_WORK REQUIRED_. What is wanted is an exact copy of the lines from the top of the listing through the line containing "Welke apparaten spelen 3GP af?".

*** Opening RECORDS ***

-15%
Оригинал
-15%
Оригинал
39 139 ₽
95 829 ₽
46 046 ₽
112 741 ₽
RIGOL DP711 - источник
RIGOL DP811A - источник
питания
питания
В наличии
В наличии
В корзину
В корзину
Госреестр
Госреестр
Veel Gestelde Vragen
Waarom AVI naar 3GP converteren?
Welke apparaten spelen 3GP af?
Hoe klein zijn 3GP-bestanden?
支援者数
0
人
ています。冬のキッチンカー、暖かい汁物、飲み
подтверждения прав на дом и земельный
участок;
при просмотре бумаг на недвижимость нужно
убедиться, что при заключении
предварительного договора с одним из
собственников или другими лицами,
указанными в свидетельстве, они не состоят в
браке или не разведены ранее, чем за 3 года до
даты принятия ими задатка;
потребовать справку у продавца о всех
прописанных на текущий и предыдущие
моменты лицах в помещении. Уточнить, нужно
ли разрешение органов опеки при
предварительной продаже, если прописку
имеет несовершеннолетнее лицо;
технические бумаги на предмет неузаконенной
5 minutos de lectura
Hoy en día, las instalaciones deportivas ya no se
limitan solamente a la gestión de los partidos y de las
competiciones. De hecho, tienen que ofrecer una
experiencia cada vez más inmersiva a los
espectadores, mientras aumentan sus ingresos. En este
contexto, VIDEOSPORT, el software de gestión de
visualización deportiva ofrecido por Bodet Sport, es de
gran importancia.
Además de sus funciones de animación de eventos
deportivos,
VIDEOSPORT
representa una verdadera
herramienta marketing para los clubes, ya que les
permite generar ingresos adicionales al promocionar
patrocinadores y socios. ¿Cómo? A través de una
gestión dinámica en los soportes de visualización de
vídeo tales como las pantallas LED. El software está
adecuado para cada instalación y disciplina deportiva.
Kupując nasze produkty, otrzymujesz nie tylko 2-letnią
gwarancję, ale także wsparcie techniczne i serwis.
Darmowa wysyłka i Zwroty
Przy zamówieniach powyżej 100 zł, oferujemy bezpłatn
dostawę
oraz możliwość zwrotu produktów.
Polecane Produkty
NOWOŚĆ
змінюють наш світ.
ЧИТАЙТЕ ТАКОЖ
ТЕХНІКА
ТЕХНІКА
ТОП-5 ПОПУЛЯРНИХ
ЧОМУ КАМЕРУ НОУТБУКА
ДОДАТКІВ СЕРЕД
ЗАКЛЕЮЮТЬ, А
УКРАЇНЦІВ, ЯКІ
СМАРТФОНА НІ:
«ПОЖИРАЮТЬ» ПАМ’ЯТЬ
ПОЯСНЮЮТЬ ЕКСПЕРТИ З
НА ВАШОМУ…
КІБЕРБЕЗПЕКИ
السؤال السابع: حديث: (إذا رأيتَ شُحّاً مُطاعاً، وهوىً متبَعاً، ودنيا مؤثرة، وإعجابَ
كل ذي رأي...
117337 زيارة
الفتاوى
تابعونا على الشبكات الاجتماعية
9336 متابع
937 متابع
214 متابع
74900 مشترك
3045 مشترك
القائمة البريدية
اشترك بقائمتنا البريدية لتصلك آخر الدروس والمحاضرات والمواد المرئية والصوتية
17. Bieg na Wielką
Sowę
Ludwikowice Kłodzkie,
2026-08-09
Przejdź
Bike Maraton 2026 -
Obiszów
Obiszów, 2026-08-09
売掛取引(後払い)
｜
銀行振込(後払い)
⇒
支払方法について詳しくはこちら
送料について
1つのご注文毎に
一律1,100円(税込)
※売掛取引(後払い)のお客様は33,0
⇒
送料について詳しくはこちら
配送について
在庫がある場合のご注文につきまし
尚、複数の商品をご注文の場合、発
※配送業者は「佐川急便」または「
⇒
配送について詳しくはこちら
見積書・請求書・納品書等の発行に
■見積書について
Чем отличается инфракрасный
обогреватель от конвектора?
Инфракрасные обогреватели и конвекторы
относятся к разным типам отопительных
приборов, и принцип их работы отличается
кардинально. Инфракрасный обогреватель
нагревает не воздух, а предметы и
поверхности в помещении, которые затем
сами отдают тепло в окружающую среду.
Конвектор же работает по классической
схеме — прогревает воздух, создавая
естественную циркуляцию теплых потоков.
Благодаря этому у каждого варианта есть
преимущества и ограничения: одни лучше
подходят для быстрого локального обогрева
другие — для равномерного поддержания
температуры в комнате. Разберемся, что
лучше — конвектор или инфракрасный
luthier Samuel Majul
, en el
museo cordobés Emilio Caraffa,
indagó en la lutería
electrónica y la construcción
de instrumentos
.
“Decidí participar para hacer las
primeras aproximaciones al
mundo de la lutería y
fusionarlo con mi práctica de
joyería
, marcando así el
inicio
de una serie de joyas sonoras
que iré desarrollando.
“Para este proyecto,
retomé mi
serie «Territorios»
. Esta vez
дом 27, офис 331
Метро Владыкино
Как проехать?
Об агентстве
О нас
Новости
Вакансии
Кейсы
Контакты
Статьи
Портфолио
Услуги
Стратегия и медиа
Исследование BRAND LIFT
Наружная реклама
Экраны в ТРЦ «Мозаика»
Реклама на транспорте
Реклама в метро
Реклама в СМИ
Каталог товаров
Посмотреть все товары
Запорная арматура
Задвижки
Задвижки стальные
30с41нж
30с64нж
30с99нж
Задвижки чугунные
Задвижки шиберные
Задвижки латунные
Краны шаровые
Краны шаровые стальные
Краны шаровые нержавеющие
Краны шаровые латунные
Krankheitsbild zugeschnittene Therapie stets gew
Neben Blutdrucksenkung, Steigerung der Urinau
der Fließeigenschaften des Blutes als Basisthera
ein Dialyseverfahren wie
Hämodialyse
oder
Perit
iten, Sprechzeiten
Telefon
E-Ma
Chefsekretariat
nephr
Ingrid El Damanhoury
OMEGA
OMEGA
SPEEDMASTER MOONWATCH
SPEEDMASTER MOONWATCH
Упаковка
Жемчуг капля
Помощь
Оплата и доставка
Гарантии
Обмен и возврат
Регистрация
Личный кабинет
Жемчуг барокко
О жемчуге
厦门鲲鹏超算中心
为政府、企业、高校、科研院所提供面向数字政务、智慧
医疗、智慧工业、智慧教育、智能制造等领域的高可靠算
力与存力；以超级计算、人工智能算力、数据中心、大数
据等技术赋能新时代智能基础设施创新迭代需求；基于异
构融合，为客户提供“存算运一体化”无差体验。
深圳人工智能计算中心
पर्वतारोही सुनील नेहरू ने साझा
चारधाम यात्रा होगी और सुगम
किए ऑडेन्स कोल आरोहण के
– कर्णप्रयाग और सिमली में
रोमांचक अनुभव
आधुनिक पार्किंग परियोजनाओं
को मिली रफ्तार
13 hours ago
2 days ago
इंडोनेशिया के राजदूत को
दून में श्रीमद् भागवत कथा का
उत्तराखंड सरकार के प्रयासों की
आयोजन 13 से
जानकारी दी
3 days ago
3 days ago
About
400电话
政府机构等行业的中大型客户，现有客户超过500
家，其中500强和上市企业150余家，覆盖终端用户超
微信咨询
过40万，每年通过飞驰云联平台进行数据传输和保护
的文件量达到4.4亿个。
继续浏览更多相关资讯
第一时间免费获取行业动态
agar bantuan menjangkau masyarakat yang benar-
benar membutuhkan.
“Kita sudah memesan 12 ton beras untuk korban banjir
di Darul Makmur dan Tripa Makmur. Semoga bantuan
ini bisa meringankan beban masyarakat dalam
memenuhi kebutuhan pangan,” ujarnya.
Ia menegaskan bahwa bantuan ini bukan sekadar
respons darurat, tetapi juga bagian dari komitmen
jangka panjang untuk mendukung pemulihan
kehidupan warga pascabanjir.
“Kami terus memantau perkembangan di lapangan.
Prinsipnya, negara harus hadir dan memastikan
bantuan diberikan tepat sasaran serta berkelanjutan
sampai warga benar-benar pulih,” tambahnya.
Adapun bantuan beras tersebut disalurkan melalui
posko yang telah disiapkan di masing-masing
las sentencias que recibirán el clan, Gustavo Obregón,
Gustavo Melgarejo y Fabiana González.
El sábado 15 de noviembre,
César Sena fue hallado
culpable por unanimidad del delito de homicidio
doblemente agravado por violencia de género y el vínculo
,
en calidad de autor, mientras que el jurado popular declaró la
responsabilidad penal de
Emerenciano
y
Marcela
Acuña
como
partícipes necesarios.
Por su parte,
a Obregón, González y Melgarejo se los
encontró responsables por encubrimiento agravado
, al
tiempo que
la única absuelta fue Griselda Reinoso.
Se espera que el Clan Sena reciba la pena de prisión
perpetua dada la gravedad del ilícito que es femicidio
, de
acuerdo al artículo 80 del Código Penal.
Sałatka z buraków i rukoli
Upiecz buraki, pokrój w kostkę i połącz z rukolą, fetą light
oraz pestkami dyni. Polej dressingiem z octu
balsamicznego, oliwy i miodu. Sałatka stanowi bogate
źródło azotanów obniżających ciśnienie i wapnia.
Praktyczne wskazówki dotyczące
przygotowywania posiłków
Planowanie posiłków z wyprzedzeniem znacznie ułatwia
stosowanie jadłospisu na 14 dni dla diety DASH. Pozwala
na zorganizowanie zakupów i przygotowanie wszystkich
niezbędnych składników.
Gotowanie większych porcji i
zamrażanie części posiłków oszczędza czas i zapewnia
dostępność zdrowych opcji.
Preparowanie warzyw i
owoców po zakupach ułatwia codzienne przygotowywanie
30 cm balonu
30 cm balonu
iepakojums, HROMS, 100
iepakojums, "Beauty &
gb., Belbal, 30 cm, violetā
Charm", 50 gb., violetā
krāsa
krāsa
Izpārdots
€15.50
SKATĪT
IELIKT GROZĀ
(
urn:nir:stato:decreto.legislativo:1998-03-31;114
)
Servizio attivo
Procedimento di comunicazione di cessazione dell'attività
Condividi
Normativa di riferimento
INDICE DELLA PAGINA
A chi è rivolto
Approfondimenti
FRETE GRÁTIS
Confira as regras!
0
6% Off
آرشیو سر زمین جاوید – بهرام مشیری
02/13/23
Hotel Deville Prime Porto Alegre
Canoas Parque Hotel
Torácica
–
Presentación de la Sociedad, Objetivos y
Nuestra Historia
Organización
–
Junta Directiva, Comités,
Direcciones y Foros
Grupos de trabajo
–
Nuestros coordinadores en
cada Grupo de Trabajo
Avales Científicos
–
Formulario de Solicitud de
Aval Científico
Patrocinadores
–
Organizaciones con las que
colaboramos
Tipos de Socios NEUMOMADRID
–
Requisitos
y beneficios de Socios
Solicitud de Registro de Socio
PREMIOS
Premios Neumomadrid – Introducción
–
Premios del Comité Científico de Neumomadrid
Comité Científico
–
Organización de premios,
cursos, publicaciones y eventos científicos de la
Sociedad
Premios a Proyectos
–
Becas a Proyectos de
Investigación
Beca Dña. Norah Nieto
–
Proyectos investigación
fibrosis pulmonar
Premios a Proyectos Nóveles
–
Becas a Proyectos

*** Closing RECORDS ***

_EXERCISE RESULT_.
-15%
Оригинал
-15%
Оригинал
39 139 ₽
95 829 ₽
46 046 ₽
112 741 ₽
RIGOL DP711 - источник
RIGOL DP811A - источник
питания
питания
В наличии
В наличии
В корзину
В корзину
Госреестр
Госреестр
Veel Gestelde Vragen
Waarom AVI naar 3GP converteren?
Welke apparaten spelen 3GP af?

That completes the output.